Material for the task:
--
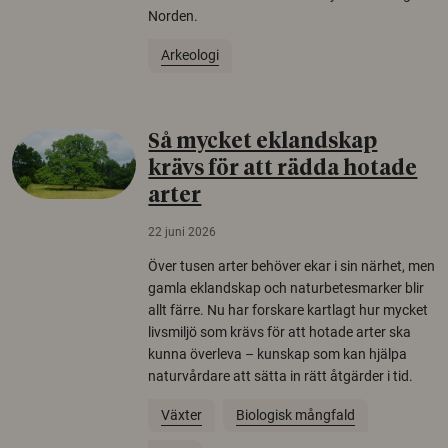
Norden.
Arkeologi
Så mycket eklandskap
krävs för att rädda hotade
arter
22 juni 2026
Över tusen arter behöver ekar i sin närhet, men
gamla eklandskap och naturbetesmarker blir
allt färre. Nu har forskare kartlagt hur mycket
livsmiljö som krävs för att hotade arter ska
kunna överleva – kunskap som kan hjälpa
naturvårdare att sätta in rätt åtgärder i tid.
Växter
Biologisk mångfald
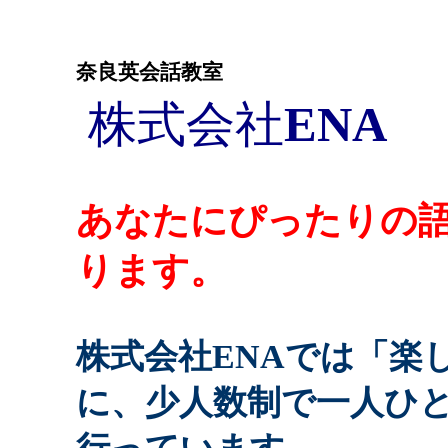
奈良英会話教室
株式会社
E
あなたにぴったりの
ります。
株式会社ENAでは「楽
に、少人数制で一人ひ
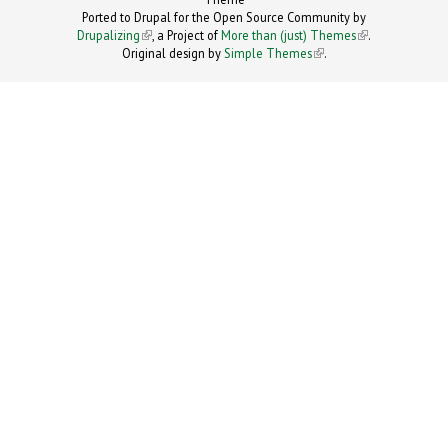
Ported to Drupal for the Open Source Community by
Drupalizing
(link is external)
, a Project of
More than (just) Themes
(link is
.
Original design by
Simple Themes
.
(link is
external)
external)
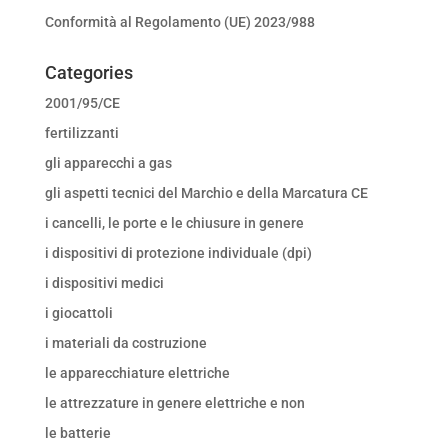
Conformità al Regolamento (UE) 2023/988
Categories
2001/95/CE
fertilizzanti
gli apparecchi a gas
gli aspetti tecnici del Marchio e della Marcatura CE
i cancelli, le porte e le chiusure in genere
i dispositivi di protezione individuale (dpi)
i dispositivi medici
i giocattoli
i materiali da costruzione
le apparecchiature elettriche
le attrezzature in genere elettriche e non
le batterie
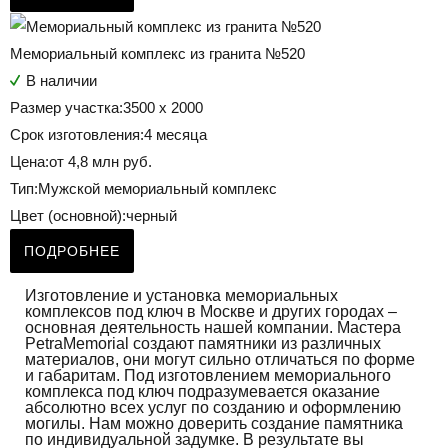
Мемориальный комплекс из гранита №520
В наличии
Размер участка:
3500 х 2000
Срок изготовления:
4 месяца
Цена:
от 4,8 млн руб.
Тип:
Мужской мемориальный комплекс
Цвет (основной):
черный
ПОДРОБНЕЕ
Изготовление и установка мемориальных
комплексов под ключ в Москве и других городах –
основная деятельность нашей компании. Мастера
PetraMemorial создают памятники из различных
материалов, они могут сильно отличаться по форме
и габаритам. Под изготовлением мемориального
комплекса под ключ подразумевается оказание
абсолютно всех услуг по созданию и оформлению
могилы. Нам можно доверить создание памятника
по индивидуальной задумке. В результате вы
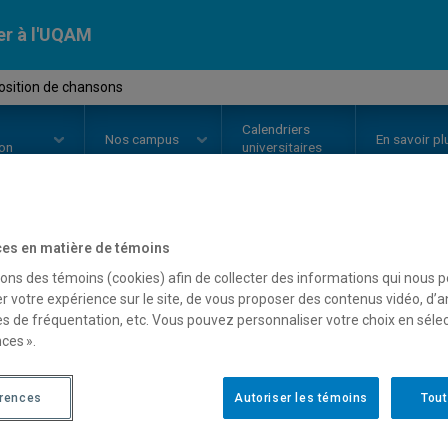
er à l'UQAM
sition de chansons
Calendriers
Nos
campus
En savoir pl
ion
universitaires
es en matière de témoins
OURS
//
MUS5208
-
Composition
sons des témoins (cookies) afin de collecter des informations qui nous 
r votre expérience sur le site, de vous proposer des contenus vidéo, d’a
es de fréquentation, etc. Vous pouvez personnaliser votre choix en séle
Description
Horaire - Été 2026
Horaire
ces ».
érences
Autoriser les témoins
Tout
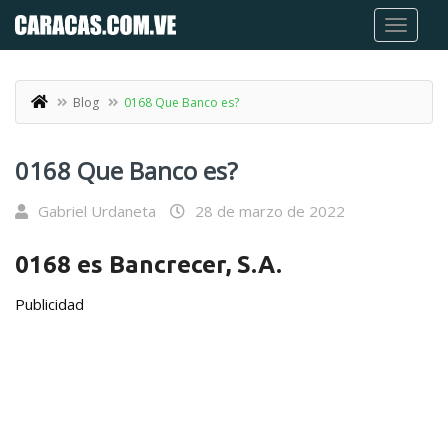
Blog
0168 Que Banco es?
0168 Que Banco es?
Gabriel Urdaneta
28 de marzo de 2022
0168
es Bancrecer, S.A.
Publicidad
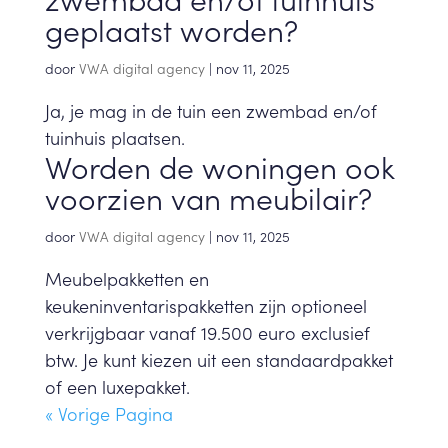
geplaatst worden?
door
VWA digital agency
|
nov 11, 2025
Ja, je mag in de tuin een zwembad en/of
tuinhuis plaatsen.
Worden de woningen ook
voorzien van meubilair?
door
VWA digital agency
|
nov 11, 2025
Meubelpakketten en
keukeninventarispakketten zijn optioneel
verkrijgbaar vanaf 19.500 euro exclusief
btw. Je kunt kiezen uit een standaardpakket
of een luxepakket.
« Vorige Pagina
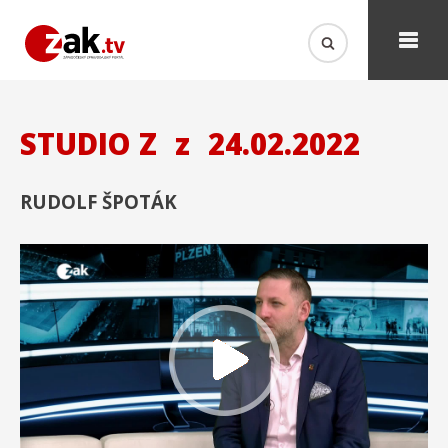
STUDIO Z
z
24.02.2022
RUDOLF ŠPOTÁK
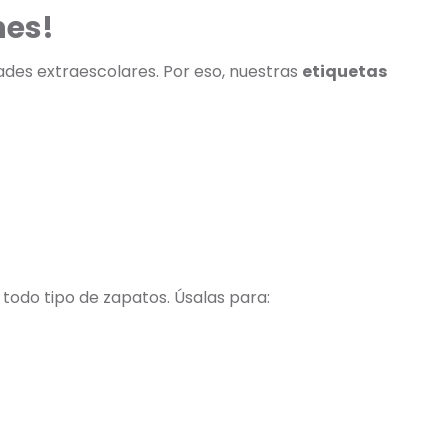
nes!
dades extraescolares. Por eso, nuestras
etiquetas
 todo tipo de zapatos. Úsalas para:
--
What to work on: From the material above, copy every line where the word "arter" is found.

Exercise result:
arter
Över tusen arter behöver ekar i sin närhet, men
livsmiljö som krävs för att hotade arter ska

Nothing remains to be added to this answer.